* [PROBLEM DESCRIPTION]:
When you transcribe the entries below, begin at their first line and stop after the line containing "Document page, 1500x844 pixels."; pictures stay out.

* [INFORMATION GIVEN]:
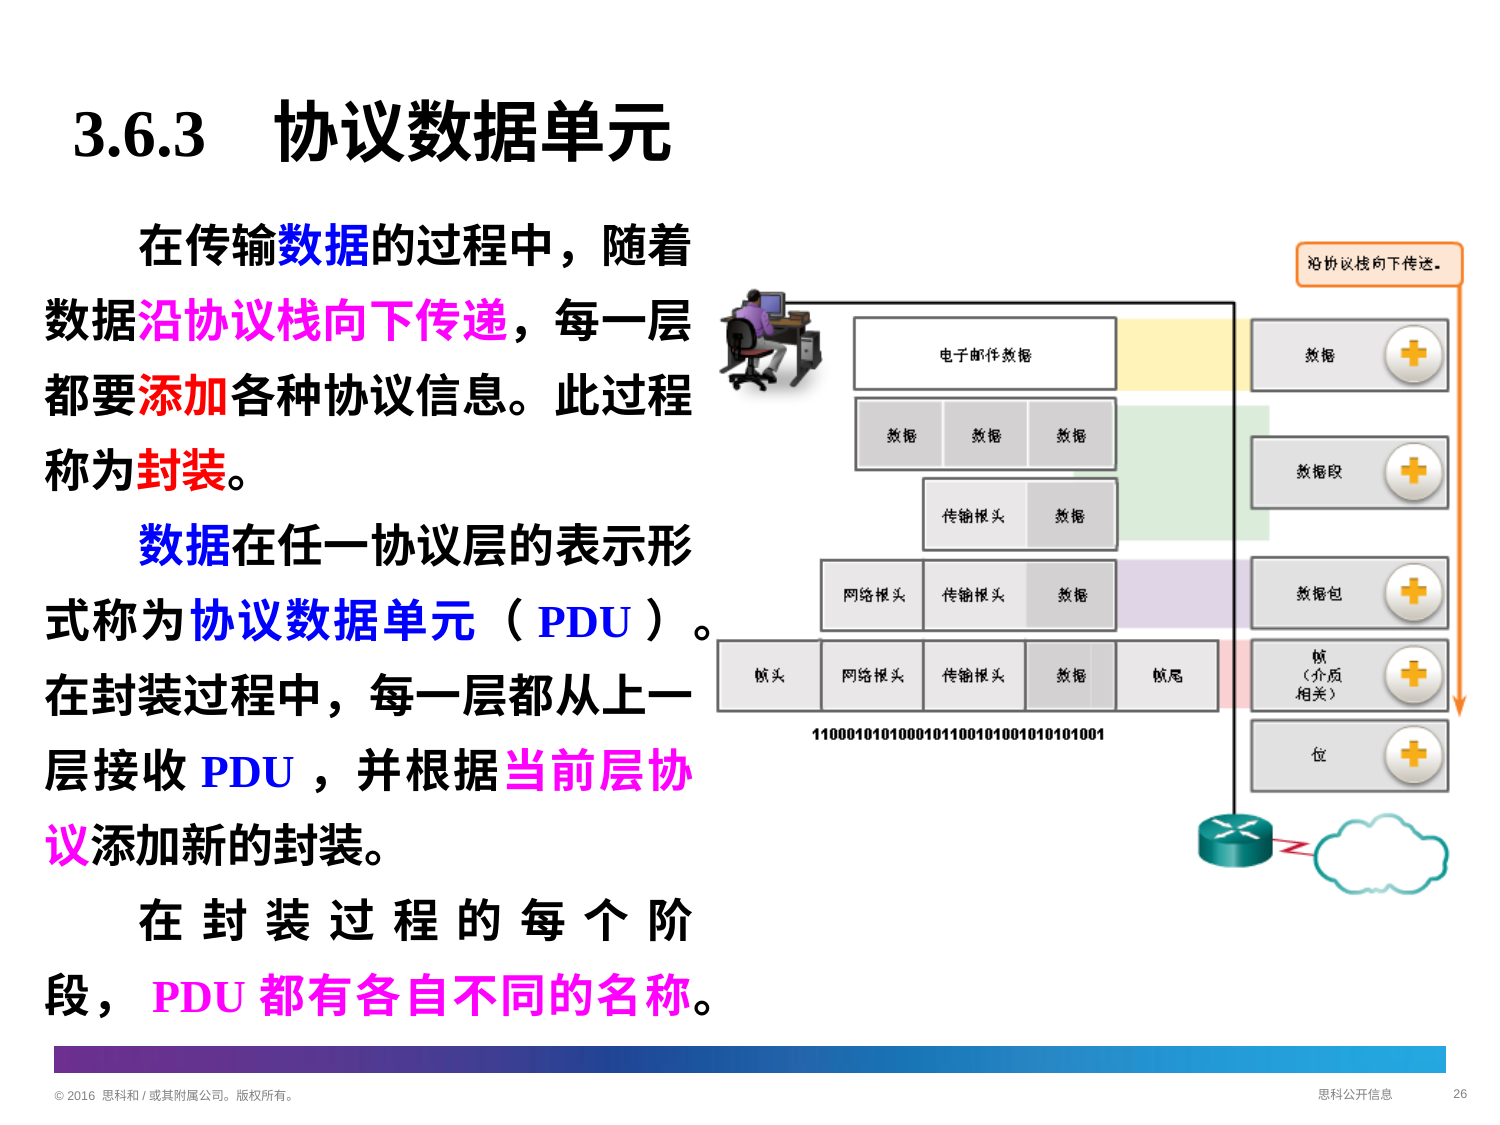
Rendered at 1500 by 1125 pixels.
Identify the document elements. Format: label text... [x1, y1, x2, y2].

picture [708, 235, 1477, 908]
title 3.6.3 协议数据单元 [59, 59, 768, 178]
list 在传输数据的过程中，随着数据沿协议栈向下传递，每一层都要添加各种协议信息。此过程称为封装。 数据在任一协议层的表示形式称为协议数据单元（PDU）。在封装过程中，每一层都从上一层接收PDU，并根据当前层协议添加新的封装。 在封装过程的每个阶段，PDU都有各自不同的名称。 [29, 188, 709, 1028]
picture [54, 1046, 1446, 1073]
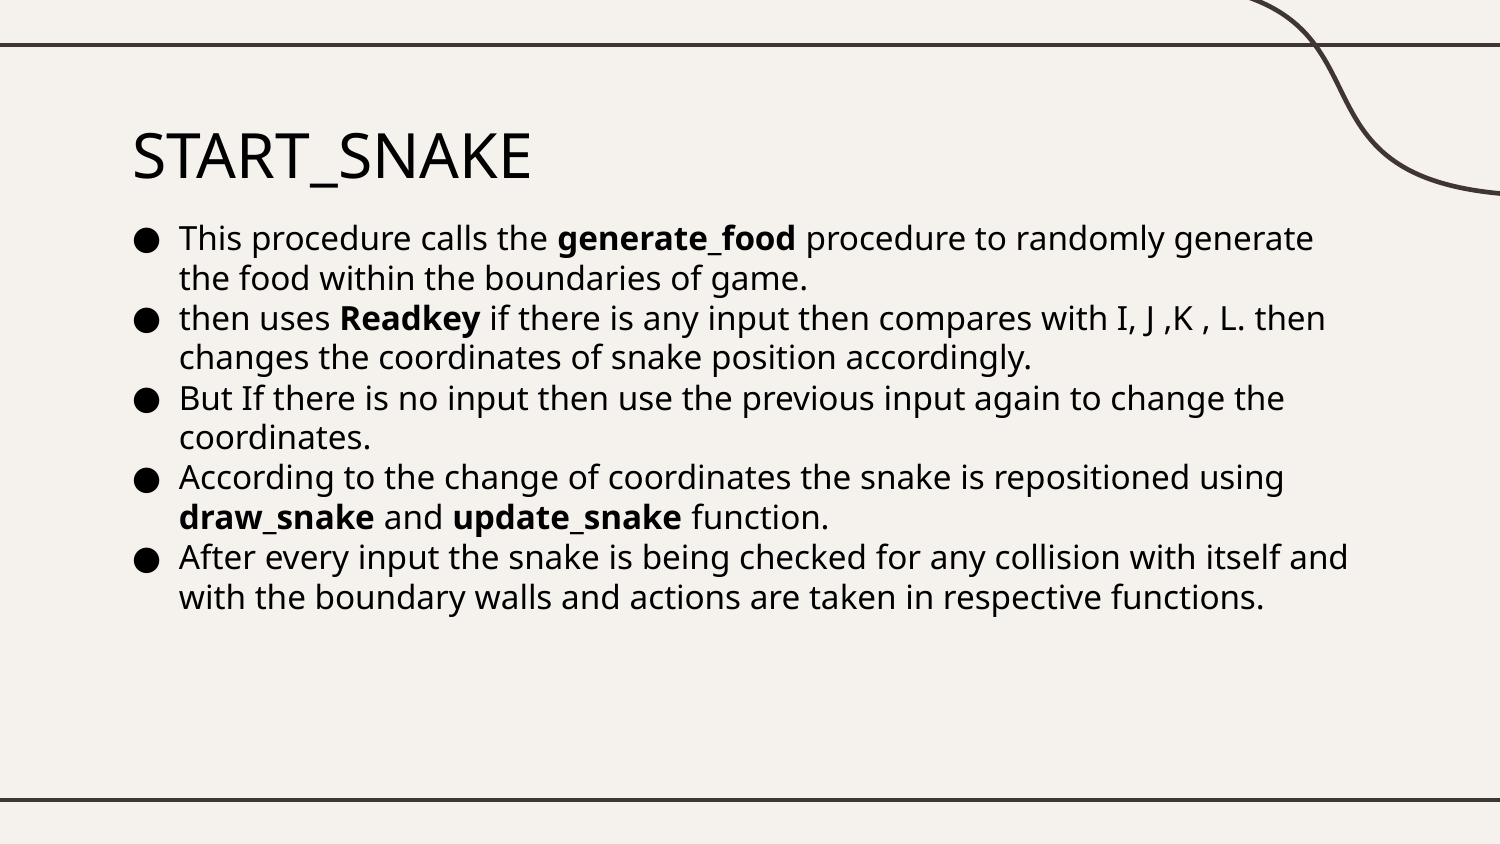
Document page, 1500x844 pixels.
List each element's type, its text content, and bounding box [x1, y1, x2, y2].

title START_SNAKE [116, 101, 890, 196]
list This procedure calls the generate_food procedure to randomly generate the food within the boundaries of game. then uses Readkey if there is any input then compares with I, J ,K , L. then changes the coordinates of snake position accordingly. But If there is no input then use the previous input again to change the coordinates. According to the change of coordinates the snake is repositioned using draw_snake and update_snake function. After every input the snake is being checked for any collision with itself and with the boundary walls and actions are taken in respective functions. [116, 201, 1372, 743]
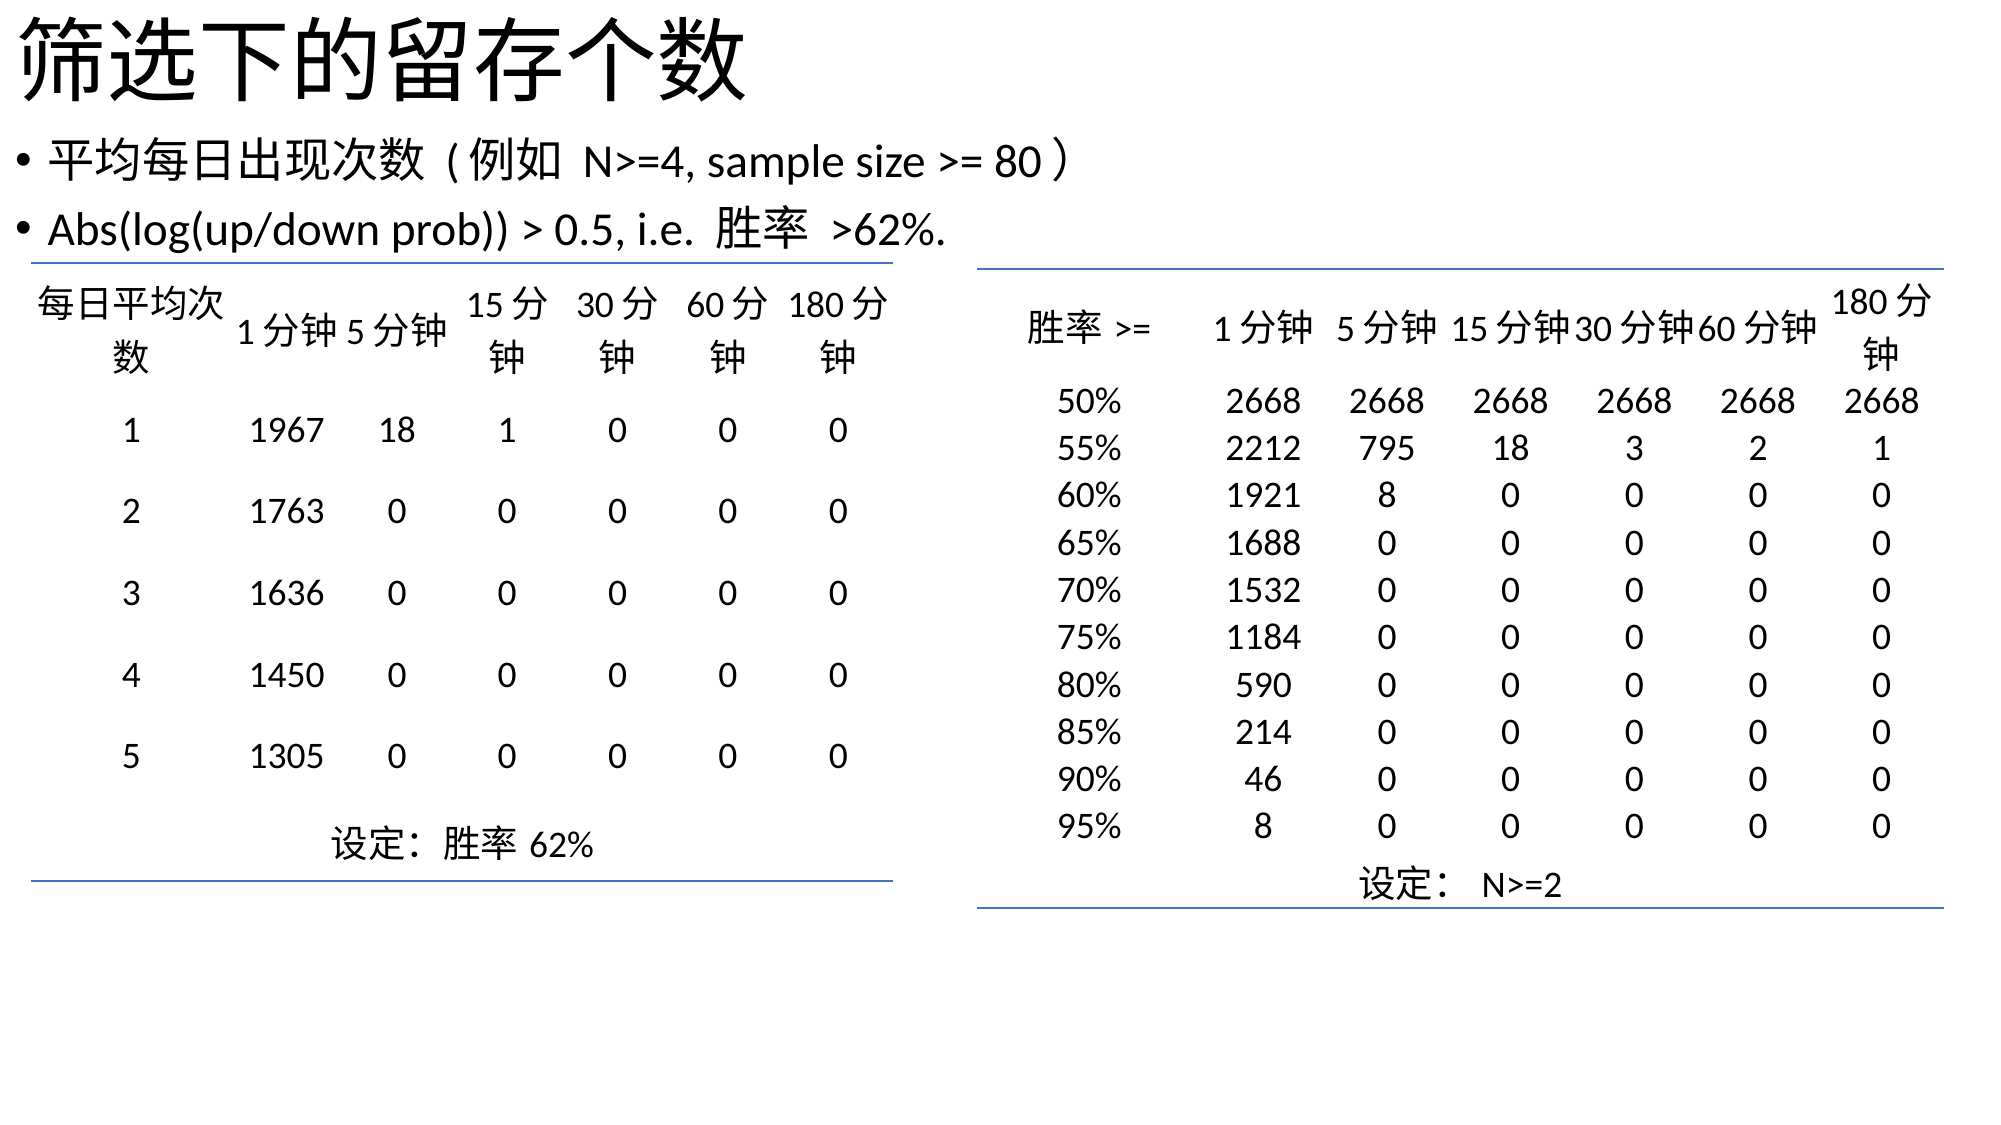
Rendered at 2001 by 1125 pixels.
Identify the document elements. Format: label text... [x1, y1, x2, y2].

* [ANSWER AREA]:
Rendered at 1500 by 1125 pixels.
Identify the document elements. Format: label text... [x1, y1, x2, y2].

picture [708, 235, 1477, 908]
title 3.6.3 协议数据单元 [59, 59, 768, 178]
list 在传输数据的过程中，随着数据沿协议栈向下传递，每一层都要添加各种协议信息。此过程称为封装。 数据在任一协议层的表示形式称为协议数据单元（PDU）。在封装过程中，每一层都从上一层接收PDU，并根据当前层协议添加新的封装。 在封装过程的每个阶段，PDU都有各自不同的名称。 [29, 188, 709, 1028]
picture [54, 1046, 1446, 1073]
Document page, 1500x844 pixels.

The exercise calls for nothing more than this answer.